Brief »
Repeat, line for line, the entries below from the first line to the line containing "Picture 3: Shape", counting both ends.

Information shown »
Start of Block

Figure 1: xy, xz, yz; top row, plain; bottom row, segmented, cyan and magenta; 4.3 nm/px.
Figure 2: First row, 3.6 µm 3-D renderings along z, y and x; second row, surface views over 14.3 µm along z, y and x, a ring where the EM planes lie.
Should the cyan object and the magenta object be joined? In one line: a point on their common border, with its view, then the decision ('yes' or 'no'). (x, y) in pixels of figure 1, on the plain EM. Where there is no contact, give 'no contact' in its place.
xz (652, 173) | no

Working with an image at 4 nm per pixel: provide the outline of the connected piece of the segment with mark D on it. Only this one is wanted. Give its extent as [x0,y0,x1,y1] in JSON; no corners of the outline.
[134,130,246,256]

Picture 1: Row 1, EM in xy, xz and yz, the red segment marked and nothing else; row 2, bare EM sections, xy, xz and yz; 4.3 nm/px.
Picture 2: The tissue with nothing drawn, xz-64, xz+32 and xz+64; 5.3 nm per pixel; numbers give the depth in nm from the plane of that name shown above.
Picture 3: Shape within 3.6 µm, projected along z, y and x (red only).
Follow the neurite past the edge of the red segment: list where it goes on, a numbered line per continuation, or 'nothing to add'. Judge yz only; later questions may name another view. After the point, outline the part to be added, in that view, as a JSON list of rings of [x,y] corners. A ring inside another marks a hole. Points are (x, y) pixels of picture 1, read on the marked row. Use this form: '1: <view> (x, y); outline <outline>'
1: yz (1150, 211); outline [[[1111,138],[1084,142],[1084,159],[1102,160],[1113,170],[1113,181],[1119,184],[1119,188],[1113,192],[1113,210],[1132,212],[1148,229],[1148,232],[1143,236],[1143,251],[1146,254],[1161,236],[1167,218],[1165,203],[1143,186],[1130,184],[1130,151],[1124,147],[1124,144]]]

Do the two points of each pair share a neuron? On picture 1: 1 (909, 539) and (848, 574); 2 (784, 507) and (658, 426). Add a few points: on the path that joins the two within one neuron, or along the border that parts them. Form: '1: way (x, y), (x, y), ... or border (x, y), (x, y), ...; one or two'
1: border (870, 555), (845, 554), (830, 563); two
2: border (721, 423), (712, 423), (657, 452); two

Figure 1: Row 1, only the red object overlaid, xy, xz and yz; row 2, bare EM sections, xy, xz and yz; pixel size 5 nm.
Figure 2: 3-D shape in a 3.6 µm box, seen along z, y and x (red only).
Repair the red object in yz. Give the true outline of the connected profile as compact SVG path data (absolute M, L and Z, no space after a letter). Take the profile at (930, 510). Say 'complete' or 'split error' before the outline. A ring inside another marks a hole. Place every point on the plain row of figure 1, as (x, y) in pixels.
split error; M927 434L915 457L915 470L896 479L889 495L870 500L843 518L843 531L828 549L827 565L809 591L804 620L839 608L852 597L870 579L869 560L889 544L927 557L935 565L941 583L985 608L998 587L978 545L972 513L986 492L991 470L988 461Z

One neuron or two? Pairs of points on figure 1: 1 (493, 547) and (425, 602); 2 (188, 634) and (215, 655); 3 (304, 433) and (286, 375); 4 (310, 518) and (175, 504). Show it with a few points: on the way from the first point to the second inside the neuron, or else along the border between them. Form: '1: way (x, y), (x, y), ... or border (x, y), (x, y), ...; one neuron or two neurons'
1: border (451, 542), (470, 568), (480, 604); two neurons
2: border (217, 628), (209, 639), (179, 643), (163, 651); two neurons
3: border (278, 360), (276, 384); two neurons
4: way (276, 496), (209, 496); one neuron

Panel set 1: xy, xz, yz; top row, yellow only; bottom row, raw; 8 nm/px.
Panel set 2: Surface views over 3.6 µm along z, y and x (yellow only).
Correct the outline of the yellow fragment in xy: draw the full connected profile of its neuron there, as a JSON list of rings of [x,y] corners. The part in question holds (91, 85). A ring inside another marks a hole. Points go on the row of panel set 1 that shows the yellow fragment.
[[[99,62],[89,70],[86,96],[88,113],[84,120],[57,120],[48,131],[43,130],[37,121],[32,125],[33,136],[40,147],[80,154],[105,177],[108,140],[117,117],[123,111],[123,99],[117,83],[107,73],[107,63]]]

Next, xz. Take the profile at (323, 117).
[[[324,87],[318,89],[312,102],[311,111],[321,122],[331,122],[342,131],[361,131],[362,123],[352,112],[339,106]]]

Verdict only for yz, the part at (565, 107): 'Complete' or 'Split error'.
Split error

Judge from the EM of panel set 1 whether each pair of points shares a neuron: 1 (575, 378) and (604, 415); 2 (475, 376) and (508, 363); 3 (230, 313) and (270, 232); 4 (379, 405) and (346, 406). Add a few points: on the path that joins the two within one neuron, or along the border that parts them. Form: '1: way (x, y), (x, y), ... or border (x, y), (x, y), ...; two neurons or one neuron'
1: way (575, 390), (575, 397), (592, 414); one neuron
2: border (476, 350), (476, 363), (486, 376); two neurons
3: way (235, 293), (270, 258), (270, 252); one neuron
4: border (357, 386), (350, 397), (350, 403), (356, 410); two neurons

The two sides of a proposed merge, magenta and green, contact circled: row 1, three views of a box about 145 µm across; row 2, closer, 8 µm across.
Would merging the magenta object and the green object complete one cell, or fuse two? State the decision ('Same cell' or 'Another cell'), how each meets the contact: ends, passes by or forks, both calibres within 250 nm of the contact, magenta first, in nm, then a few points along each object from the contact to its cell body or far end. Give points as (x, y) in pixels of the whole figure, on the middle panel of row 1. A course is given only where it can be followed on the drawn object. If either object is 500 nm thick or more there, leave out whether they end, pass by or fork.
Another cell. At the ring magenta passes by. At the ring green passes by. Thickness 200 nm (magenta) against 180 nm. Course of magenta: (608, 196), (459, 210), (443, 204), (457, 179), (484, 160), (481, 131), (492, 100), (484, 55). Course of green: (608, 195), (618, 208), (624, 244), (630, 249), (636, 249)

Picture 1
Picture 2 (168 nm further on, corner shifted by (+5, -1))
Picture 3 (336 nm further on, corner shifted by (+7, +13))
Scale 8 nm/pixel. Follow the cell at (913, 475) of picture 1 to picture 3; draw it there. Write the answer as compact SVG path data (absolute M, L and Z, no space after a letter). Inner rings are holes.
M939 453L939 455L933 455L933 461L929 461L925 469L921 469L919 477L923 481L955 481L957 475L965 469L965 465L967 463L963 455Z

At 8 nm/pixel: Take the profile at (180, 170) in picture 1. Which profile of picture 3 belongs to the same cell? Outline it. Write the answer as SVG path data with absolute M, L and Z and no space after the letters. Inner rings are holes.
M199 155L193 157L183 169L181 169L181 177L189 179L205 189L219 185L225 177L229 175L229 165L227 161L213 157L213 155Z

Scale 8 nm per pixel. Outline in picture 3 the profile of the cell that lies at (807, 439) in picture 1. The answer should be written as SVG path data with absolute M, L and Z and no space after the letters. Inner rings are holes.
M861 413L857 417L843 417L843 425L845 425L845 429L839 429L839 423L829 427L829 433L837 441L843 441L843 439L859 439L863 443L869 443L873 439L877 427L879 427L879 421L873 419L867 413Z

End of Block

Written response »
Figure 1: xy, xz, yz; top row, plain; bottom row, segmented, cyan and magenta; 4.3 nm/px.
Figure 2: First row, 3.6 µm 3-D renderings along z, y and x; second row, surface views over 14.3 µm along z, y and x, a ring where the EM planes lie.
Should the cyan object and the magenta object be joined? In one line: a point on their common border, with its view, then the decision ('yes' or 'no'). (x, y) in pixels of figure 1, on the plain EM. Where there is no contact, give 'no contact' in its place.
xz (652, 173) | no

Working with an image at 4 nm per pixel: provide the outline of the connected piece of the segment with mark D on it. Only this one is wanted. Give its extent as [x0,y0,x1,y1] in JSON; no corners of the outline.
[134,130,246,256]

Picture 1: Row 1, EM in xy, xz and yz, the red segment marked and nothing else; row 2, bare EM sections, xy, xz and yz; 4.3 nm/px.
Picture 2: The tissue with nothing drawn, xz-64, xz+32 and xz+64; 5.3 nm per pixel; numbers give the depth in nm from the plane of that name shown above.
Picture 3: Shape within 3.6 µm, projected along z, y and x (red only).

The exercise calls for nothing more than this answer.